Yesterday, Jewish Voice for Peace (JVP) held a Jews for Rashida Virtual Passover.
Or should that be Virtual Jews for Rashida Passover.
The entire thing is an embarrassment, but you can see it all here if you are self-loathing and want to punish yourself.
But this next part pretty much sums up just how Jewish these fools are.
Mistakenly reciting the blessing over bread over wine (and mispronouncing it), because clearly this Einstein is a proud Jew with knowledge.
Update: You can’t make this stuff up – these are actual parts of their “Haggadah”:
As we dive into our rich symbolism, we want to acknowledge the distinction between “mitzrayim” – the narrow place – where the story we tell at Passover takes place and Egypt, the modern-day nation state. We are not conflating contemporary Egyptians with the pharaoh and taskmasters that appear in the Passover story. We acknowledge there are Egyptian Jews. In the U.S., and worldwide, anti-Arab racism and Islamophobia also saturate our media and our culture, and we must be vigilant to oppose and interrupt them at every turn.
New traditions have arisen in the last few decades among Jews who sought to expand the ideas of freedom and reflect today’s liberation struggles. These include:
Orange – An orange represents gender and sexual equality and justice, especially for queers, trans and gender variant people, and women.

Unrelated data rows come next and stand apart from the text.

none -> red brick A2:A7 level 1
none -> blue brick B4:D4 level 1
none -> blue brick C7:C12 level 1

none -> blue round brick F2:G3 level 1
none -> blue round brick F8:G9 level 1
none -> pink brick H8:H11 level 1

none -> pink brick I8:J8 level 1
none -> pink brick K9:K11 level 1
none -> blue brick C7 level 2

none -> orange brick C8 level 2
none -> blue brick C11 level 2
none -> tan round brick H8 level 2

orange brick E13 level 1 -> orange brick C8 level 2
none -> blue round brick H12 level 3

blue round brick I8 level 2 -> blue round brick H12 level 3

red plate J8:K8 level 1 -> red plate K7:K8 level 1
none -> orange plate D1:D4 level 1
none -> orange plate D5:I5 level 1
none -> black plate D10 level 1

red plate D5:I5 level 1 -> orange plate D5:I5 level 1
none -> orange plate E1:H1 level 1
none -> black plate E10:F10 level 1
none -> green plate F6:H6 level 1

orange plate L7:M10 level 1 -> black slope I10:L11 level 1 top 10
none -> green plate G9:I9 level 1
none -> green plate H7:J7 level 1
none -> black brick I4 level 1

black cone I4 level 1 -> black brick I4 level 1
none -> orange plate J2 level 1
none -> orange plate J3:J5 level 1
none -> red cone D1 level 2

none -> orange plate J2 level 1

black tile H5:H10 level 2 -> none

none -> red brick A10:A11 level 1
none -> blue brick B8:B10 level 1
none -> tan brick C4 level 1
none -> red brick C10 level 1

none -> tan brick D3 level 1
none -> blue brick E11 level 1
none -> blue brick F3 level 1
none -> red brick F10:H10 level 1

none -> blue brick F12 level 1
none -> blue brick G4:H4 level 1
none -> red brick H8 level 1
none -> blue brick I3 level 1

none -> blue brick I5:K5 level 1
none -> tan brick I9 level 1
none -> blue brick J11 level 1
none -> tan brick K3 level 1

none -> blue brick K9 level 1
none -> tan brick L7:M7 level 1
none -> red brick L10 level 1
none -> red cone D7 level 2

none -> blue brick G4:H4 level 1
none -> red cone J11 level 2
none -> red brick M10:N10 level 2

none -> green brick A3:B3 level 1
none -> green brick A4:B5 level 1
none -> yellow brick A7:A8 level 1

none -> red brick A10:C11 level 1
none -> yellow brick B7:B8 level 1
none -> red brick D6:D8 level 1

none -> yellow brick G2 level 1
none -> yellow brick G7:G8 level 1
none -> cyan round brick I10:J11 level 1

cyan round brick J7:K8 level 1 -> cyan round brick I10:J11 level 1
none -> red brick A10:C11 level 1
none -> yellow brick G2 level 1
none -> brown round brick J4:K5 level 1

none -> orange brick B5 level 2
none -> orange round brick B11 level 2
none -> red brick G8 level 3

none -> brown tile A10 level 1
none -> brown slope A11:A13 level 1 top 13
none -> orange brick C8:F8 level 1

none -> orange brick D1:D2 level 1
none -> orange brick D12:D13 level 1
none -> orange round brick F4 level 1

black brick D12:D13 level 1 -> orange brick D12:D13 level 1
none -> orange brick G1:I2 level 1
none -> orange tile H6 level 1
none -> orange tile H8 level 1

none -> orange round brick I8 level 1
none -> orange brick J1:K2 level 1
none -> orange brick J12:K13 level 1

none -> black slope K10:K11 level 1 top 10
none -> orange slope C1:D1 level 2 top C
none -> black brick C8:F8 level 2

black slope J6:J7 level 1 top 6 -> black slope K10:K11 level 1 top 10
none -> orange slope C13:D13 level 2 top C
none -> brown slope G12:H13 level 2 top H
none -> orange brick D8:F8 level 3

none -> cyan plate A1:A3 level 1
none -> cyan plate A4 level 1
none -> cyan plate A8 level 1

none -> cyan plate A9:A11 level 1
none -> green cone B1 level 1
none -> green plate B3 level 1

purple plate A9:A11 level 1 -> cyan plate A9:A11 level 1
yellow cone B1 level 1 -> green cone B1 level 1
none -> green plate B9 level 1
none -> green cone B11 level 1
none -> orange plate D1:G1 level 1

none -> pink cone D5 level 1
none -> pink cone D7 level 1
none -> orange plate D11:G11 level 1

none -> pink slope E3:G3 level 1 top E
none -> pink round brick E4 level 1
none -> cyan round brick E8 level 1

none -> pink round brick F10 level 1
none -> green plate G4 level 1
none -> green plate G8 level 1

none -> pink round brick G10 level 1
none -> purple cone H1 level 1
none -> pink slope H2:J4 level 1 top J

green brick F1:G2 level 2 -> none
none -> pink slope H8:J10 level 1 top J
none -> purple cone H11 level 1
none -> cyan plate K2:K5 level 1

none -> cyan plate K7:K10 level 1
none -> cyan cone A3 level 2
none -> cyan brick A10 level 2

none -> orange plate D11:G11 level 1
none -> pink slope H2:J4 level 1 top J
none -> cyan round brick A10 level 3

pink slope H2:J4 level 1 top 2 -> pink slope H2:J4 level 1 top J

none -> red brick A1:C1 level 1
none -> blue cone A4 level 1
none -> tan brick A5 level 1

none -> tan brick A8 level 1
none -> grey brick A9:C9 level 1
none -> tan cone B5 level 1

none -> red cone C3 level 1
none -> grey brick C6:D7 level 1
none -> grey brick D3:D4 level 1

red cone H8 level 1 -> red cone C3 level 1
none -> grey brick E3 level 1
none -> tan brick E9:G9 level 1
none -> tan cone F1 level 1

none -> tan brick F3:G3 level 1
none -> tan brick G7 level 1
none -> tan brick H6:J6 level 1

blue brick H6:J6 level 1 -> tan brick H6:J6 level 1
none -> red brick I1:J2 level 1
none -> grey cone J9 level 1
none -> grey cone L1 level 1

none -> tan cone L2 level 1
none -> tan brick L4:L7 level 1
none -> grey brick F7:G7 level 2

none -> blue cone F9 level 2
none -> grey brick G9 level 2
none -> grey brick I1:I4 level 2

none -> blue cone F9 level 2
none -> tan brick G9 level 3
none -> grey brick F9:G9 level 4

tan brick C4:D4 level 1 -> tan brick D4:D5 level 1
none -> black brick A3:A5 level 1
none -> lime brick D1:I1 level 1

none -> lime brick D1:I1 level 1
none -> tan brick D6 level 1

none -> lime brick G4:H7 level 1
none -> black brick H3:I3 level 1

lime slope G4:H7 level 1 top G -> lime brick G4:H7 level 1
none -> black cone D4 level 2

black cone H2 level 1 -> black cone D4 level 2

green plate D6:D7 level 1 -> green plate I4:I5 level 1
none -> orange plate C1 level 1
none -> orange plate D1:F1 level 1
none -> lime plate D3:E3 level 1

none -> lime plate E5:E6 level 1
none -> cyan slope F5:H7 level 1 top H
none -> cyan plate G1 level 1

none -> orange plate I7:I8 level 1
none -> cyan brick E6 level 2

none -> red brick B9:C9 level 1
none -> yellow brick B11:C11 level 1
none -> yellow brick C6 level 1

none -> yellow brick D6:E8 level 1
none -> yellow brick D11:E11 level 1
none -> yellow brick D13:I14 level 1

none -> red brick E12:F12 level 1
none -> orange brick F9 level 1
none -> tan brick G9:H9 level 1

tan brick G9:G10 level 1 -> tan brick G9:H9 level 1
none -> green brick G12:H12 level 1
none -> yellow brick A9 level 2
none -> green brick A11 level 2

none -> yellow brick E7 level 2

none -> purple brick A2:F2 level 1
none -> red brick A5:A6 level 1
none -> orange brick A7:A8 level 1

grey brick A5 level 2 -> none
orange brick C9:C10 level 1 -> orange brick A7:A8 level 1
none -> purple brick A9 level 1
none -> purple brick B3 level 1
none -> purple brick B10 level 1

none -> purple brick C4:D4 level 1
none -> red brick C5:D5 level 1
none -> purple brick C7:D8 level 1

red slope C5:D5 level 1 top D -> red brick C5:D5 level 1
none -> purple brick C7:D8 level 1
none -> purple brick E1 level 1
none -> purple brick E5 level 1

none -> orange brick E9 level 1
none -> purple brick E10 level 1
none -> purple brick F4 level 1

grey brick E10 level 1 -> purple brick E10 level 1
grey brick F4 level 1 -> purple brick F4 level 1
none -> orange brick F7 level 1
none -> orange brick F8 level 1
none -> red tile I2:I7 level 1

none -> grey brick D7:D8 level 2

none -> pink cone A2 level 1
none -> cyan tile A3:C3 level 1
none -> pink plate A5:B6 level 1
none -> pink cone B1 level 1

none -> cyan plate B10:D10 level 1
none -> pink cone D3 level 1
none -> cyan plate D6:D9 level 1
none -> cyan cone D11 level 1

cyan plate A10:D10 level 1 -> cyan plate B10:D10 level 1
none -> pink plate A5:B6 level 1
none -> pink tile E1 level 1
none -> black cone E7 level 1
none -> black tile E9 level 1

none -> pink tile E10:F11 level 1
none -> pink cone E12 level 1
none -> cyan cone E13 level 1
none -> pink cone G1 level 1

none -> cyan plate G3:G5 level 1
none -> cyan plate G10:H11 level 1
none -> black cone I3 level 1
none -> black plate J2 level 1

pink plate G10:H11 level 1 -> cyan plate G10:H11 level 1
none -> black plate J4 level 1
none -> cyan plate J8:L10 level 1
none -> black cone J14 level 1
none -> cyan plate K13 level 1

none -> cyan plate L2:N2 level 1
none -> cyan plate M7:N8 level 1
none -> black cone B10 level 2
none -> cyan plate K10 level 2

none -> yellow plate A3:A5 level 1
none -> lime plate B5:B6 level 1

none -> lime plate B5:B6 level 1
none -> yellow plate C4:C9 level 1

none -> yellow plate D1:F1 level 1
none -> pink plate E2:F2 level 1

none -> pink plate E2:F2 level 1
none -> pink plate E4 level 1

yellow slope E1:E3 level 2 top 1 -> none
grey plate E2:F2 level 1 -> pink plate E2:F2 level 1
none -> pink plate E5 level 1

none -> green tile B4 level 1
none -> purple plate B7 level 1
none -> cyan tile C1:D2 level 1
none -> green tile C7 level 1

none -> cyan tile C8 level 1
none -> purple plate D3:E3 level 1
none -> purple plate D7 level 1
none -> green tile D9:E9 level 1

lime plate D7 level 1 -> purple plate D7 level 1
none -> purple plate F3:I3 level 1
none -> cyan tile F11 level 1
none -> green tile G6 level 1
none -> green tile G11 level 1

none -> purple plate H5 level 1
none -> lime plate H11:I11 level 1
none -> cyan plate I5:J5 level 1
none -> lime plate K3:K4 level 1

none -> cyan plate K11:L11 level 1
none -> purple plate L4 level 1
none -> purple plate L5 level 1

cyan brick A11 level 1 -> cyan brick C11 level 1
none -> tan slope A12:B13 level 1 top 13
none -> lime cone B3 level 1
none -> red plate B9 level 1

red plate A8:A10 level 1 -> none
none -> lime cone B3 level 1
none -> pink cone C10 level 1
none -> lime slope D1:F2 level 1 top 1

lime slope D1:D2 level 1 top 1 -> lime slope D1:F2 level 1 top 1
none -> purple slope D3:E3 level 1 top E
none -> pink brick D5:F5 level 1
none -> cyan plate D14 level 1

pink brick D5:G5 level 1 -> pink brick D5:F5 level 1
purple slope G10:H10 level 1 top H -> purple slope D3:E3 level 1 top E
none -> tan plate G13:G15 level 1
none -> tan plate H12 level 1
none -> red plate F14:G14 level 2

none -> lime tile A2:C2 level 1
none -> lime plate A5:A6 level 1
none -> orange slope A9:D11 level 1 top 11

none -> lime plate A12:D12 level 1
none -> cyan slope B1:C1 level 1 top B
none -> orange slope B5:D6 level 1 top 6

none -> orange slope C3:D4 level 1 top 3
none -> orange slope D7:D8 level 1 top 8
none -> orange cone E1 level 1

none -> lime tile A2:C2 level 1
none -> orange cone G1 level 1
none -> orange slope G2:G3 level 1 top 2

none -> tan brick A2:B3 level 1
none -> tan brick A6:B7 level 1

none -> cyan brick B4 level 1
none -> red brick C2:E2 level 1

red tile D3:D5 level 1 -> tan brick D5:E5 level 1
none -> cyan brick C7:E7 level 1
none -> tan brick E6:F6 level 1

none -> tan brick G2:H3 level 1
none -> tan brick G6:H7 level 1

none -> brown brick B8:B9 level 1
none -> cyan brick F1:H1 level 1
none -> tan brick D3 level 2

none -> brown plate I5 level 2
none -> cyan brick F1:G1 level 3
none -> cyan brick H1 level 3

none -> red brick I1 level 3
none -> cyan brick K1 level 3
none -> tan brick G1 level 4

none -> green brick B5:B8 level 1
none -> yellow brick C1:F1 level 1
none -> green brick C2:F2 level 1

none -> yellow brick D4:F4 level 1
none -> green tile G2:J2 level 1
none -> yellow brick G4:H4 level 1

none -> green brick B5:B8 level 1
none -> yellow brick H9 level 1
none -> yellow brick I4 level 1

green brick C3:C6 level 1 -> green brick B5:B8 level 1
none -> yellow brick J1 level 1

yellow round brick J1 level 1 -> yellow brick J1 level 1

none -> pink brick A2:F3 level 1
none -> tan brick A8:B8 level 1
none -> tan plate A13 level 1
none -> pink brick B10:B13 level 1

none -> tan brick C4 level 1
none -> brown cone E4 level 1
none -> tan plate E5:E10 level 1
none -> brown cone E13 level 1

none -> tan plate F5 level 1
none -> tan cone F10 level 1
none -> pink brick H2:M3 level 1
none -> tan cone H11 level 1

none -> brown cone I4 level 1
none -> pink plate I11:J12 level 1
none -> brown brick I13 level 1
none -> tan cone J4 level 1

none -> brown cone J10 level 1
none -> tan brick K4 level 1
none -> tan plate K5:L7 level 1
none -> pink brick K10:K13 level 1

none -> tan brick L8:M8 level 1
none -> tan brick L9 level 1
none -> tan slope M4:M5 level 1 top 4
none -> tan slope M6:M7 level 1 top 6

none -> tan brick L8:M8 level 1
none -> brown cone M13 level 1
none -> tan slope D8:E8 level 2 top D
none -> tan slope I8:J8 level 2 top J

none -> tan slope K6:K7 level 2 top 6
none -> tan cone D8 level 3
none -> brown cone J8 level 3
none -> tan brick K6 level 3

Olive – Among the oldest plant species in Palestine, the olive tree has often been a symbol of peace and hope. For centuries, Palestinian farmers have depended on it for their livelihood, but in recent decades their orchards have been destroyed by Israeli settlers and the Israeli authorities. The olive here symbolizes the self-determination of the Palestinian people and an invitation to Jewish communities to become allies to Palestinian liberation struggles.
A Pharaoh must forget. Forgetting is how a Pharaoh, or a King, or a colonizer, erases people, steals land, exploits bodies. A Pharaoh works to erase the memories of the people. In our own time we have seen the Jewish organizations plant forests to cover over the remains of Palestinian villages destroyed in 1948.
And naturally the seder does not end with “Next Year in Jerusalem!”